Y concluyó así la Madre Teresa esta fase de su razonamiento: "Muchas personas están sumamente preocupadas por los niños de la India y de Africa, donde algunos mueren de hambre. Muchas personas están también inquietas por la violencia que hay en este gran país de los Estados Unidos. Interesarse por estas cosas es bueno, pero son a menudo a estas mismas personas a quienes no interesan los millones de niños que están siendo asesinados por la libre decisión de sus propias madres. Y este es el principal destructor de la paz: el aborto, que lleva al pueblo a tal ceguera. ¿Porque las naciones y los pueblos dicen estimar la nobleza y la dignidad de la vida humana mientras permiten que florezca el aborto? ¿Por qué sufren horrores por las muertes indiscriminadas en Bosnia, cuando sus bebes están siendo asesinados con mayor eficiencia y fuera de las cámaras de telecvisión?"

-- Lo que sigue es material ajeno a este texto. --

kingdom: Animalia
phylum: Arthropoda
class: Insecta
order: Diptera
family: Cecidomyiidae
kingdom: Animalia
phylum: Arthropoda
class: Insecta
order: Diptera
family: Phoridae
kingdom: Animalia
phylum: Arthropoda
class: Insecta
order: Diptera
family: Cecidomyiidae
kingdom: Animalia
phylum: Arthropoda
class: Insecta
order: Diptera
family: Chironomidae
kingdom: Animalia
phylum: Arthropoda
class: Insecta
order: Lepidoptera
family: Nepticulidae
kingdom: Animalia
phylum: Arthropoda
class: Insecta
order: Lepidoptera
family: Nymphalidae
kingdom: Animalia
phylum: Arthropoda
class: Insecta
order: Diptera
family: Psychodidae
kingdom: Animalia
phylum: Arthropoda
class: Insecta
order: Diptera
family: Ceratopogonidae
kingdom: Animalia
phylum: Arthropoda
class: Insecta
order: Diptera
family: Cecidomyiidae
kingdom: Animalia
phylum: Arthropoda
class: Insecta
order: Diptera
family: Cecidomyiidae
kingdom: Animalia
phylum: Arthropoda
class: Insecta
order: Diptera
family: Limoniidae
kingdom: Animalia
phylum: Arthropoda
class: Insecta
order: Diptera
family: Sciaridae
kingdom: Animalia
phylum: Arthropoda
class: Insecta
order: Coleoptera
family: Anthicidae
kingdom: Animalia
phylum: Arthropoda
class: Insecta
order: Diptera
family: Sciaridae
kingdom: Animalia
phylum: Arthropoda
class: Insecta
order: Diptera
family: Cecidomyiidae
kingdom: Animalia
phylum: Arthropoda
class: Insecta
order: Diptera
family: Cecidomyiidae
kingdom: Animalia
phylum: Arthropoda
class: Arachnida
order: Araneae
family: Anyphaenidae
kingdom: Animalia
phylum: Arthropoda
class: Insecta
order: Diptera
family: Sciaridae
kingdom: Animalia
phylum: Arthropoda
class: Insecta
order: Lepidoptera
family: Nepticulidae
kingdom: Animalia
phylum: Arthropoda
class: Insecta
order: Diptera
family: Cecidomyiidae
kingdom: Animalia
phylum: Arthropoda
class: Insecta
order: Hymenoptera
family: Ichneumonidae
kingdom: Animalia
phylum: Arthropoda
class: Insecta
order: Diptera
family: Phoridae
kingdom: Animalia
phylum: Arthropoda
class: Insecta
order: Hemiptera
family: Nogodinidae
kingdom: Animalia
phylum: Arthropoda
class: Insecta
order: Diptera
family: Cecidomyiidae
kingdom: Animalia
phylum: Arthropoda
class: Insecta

Estas consideraciones nos sirven para no caer en el defecto que indicaba al principio: estemos orgullosos de que la postura oficial de Guatemala en la conferencia de Pekín sea de defensa de la humanidad. Tenemos la suerte de que el gobierno mantenga una postura firme en esta línea, cosa que, por lo demás, no es más que lo que tiene que hacer. No se trata, sabemos muy bien y lo atestiguan los razonamientos transcritos anteriormente, de 'fanatismo religioso' ni 'moralista', ni mucho menos, de 'oscuros compromisos'. Se trata básicamente de ir de acuerdo con las normas contitucionales y, sobre todo, de no ir a negociar fuera de casa con los valores morales, éticos y religioso de todo un pueblo.